Today we reveal the thirty agribusiness front groups and industrial agriculture lobbyists that continue to fight the Tester amendment. One of the few saving graces of the Senate’s controversial FDA Food Safety Modernization Act (S. 510)—which passed the Senate last week, only to be sidelined for the moment by a constitutional error—was the amendment introduced by Sen. Jon Tester (D-MT). Small-farm and organic food advocates warned that the legislation would destroy their industry under a mountain of paperwork; the Tester amendment exempted producers with less than $500,000 a year in sales who sell most of their food locally. ANH-USA and other organizations successfully fought to get the amendment included in the final Senate bill.
The bill hit a roadblock within hours after its passage when the House Ways and Means Committee flagged provisions that would levy fees for various activities: reinspecting food facilities, mandatory recalls, registering food importers, etc. According to the Constitution, all revenue-raising provisions must arise in the House of Representatives, which means the Senate’s provisions make the bill unconstitutional.
Robert Guenther, a lobbyist for the United Fresh Produce Association, said the snag in the House could provide an opportunity for the House and Senate to go to conference on the bill and thereby remove the Tester language which exempts many small farmers and food facilities from new food safety rules.
In November, Guenther’s association—together with twenty-nine other agribusiness lobbyists and associations—openly and publicly attacked small and organic farmers. They wrote to the Senate Health, Education, Labor and Pensions (HELP) Committee, saying that the same rules ought to apply to all farms and food producers, regardless of size—knowing full well that only the giants can afford to play by these rules.
These organizations (and the companies that are their members) believe that even the smallest food sellers, like mom-and-pop roadside stands, should face the same regulatory hurdles as their own industrial-scale processed food operations. Big Food is essentially trying to use the government to quash competition from small family and organic farms.
As Dave Murphy, executive director of Food Democracy Now!, wrote in The Hill newspaper, “When legislation is made in Congress, industrial agriculture sets the rules and these minor protections are the only thing standing between the smallest family farmers and expensive new regulations that could drive them out of business.”
In their letter to the HELP Committee, these thirty groups write, “The undersigned organizations represent the vast majority of growers, producers, shippers, distributors, processors, packers, and wholesalers, and the vast majority of our members are small businesses.” While we acknowledge that many small businesses belong to these organizations, there is no doubt whatsoever that their membership is dominated by the largest food processors in the country.
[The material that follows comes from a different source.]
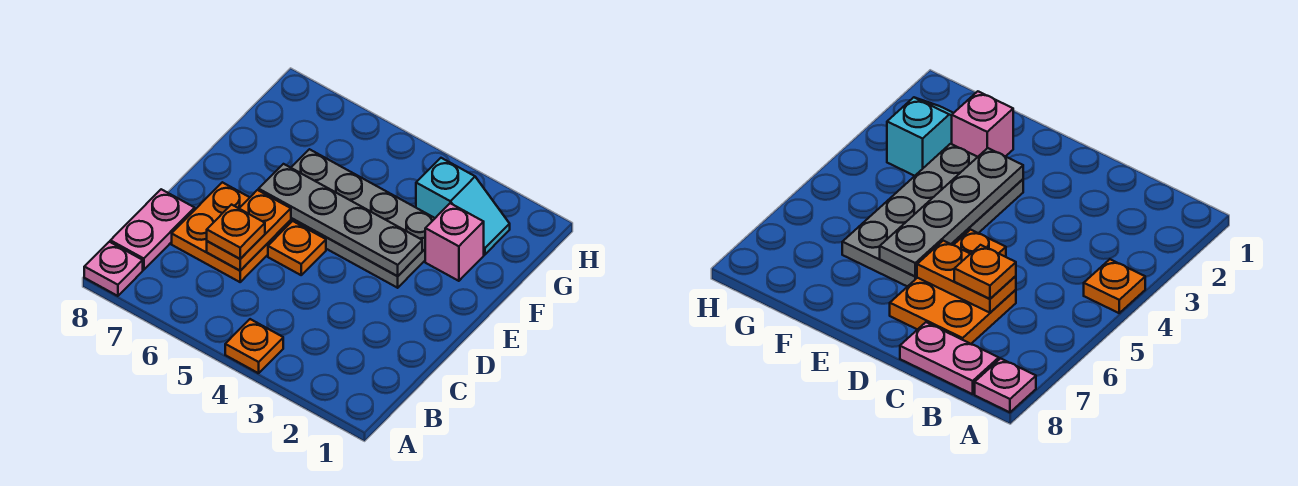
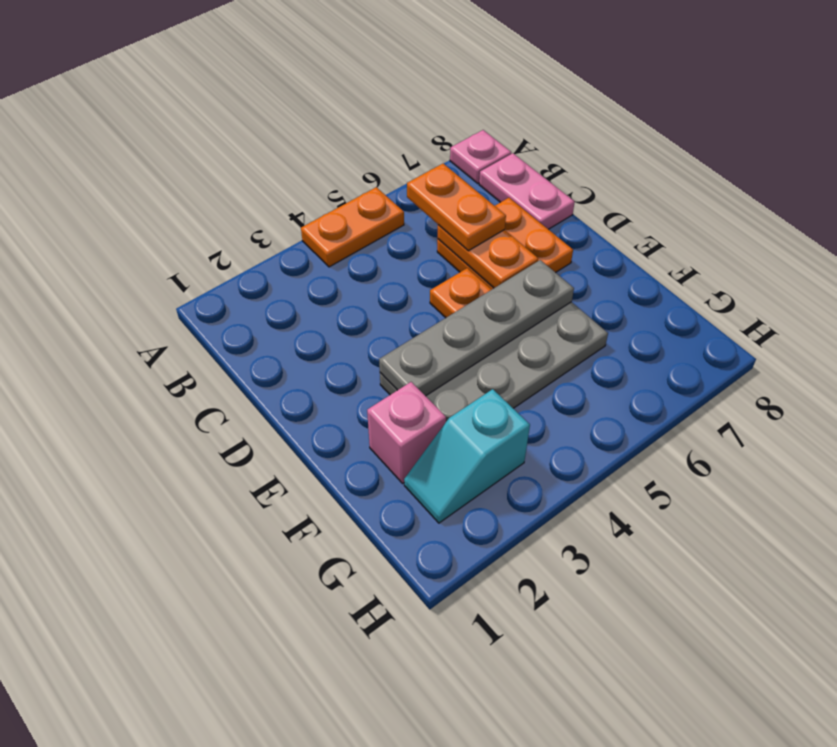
orange 1x1 plate [225,319,283,373] -> orange 1x2 plate [301,187,404,267]
orange 1x1 plate [207,205,265,259] -> orange 1x2 plate [407,164,506,251]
You may be shocked at some of the names on this list:
American Feed Industry Association
American Frozen Food Institute
American Fruit and Vegetable Processors and Growers Coalition
American Meat Institute
American Mushroom Institute
California Grape and Tree Fruit League
Corn Refiners Association
Florida Tomato Exchange
Fresh Produce Association of the Americas
Georgia Fruit and Vegetable Growers Association
Idaho Potato Commission
International Dairy Foods Association
National Council of Farmer Cooperatives
National Chicken Council
National Grain and Feed Association
National Meat Association
National Milk Producers Federation
National Oilseed Processors Association
National Pork Producers Council
National Potato Council
National Turkey Federation
National Watermelon Association
Pet Food Institute
Produce Marketing Association
Shelf-Stable Food Processors Association
Texas Produce Association
United Egg Producers
United Fresh Produce Association
U.S. Apple Association
Western Growers Association
After the constitutional snafu invalidated the bill, thirteen of the above organizations plus ten other Big Food associations wrote to House leaders to reiterate their position and urge the Senate to go to conference on the bill.
Dave Murphy points out that “members of Congress and the elite class of agribusiness lobbyists continue to ignore the elephant in the room regarding food safety and agricultural production, which as most informed citizens know is concentration.” Murphy is referring to CAFOs, or Concentrated Animal Feedlot Operations. It’s the standard model for large-scale food-producing-animal factory farms.
Some members of Congress, like Rep. Dennis Cardoza (D-CA), who sits on the House Agriculture Committee and represents California’s factory-farm-dominated San Joaquin Valley, are glad to see the Senate bill fail because it would give them the opportunity to strip the Tester amendment from the bill. Cardoza went so far as to call the Tester amendment “an abomination” (a very strong word for something that protects family farmers) and said, “A small farm can devastate the industry as easily as a big farm.” It should be noted that Rep. Cardoza’s campaign received more than $103,000 from the “Crop Production & Basic Processing” industry—the very people who are now demanding that Tester’s modest farmer protection provisions be killed.
Murphy continued, “This fact should not be lost on anyone, because this is how industrial agriculture has not only taken over food production in the US, driving farmers off the land, fattening Americans, and contaminating our food, but it is also how corporate agribusiness has corrupted our democracy.”